So its been a long time!
So long that i had to use a search engine (guess which one!) to find the URL for my own blog!
My last post was like more than 5 months ago and i apologize….sincerely.
Rest assured that the reason i have not posted anything in a while is not because nothing has been happening…..rather it is because too much has been happening.
In the past 5 months i have:
- Had lunch on the roof of the Co Creation Hub in downtown Yaba with a host of enthusiastic Naija coders and 4 other people almost as crazy as i am
- Met some awesome developers across the continent , one of whom i have christened "The Black DJ" after a remarkable product he built on the West coast of Africa to another who developed an Android keyboard for Amharic on the east side
- Carried out some eye opening cross-continent-research with my man Ato
- Watched two Ethiopian girls put Willow Smith to shame :-)
- Twice bumped into ladies rushing out of the same men's room (yes men's room) i was walking into….in two different countries!!! (it is not a small something!)
As i am sure you would agree each of these items is worth a full blog post …or two but i would crave your indulgence to let me postpone all the gist to a later date.
The issue i would like to broach today if you have a few minutes is something that has come up in a few discussions i have been privileged to be part of in the last few weeks, an issue that even yours truly could be guilty of.
A popular saying goes: There are old pilots and there are bold pilots…but there are no old, bold pilots. I totally agree .
Another saying goes: There are old software developers and there are bold software developers, but there are no old, bold software developers …or at least very few of them….in Africa. I am also almost tempted to agree.
What do you think?
To make things a bit clearer, I will use a scenario I have encountered in Nigeria and which i think is replicated in many African countries:
Okeke is a young software developer who started off as a .NET developer , straight after he left school, he got a job in a small software company where he now works developing what will one day become their flagship product.
The product gains maturity and is deployed for a few paying customers and then a few more. After two years, Okeke is now recognized as a veteran .NET developer in the firm where he works and leads a team of 3 other developers working on the same product.
At some point he leaves that company for another one that offers him a position with more pay and this time leading a team of 4 developers working on another similar product. He does this stint for another 3 years before leaving for yet another company (a start up this time) where he is offered a position as lead software architect or CTO. It is at this point that things change.
Why? Well, you see the thing is, as lead software architect, Okeke believes that his days of immersing himself in code are over. Its time for him to start managing projects ,meeting clients and making all the tough decisions on whether to use Microsoft MVC Cake PHP or WebApp2 for the next project while he leaves the day to day coding duties to the developers working under him. Indeed ask any developer in these parts where he or she sees themselves in the next 5 years and you will hear things like :
"i want to be a consultant" or
"I want to be a software architect"
for many of them the thinking is that at that stage you will be calling the shots, telling people how to do stuff instead of having to do it yourself.

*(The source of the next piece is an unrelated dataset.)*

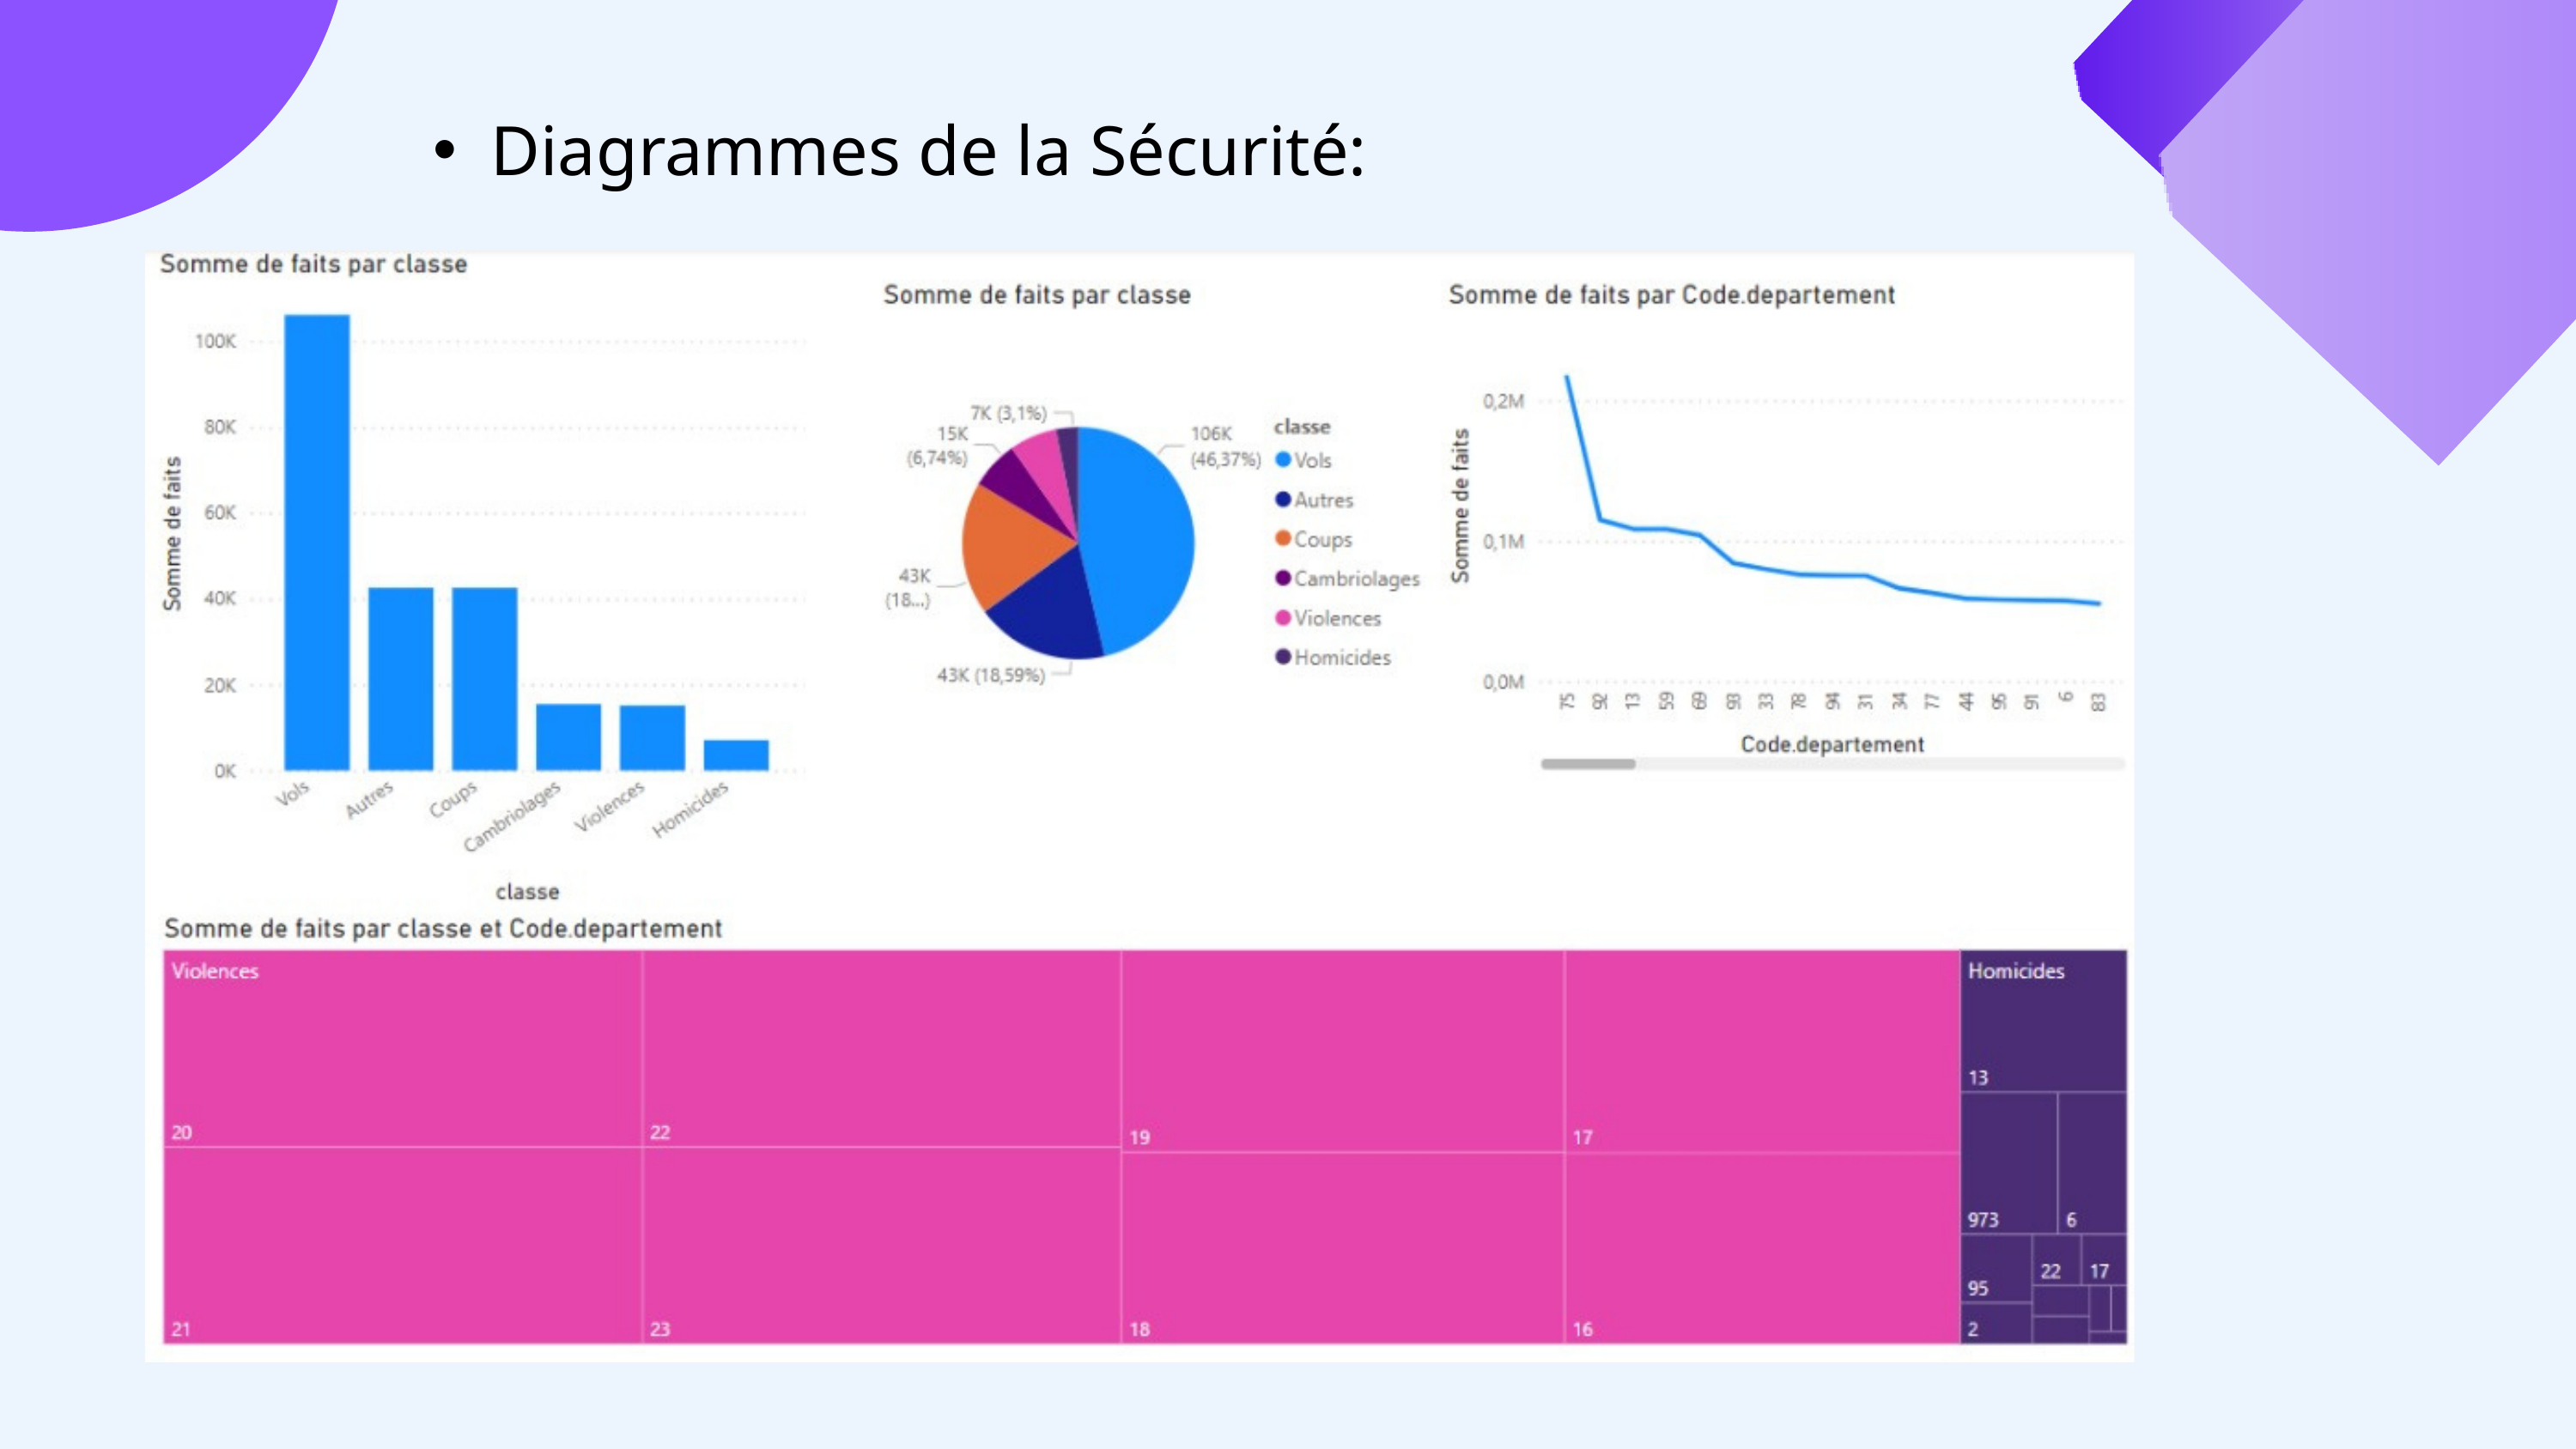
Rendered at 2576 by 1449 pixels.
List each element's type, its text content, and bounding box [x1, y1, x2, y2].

Contrast this to other parts of the world where you see a lot of "mature" software developers who have been in the game for 15 to 20 years and are still going strong like Clarence Seedorf. If you do not believe me, you can take a look at this list of programmers who have affected our lives in one way or another and you will see that a good number of them are still very active developers and do not look tired at all….not by a long shot.
I wonder if this could also be a contributor to the small software company syndrome i hinted at in my other post.
Maybe this is why not many earth shaking achievements in the field of computer science have come out of our neck of the woods because by the time we are getting to the stage where we know enough to do anything enduring , we loose interest and start hustling to move up to "management".
But then again maybe its because developers are not well compensated for their efforts and feel that the only way they can get the compensation and respect they deserve is to make it to "management"….but could it be that the reason that developers are not well paid or respected is the very same issue we are discussing?
Maybe thats also why software developers around here do not get the respect they feel they deserve from the non-techie community because when you think about it, its difficult to have a lot of respect for people in a field who are all trying to get out of that field. For example imagine an argument on a software solution deployment between a software engineer with 4 years experience and a project manager on the client side with 15 years experience who has seen software developers like the one he is arguing with come and go like soldiers through an army barracks. Who do you think will win? Now imagine the same argument but this time with a software developer with 15 years under his belt, what are the chances that the outcome will be the same?
Who knows right? Food for thought.
Its time for bed, i am beginning to ramble and also i need to catch up with a few YouTube videos before i hit the sack as my link seems unusually fast tonight.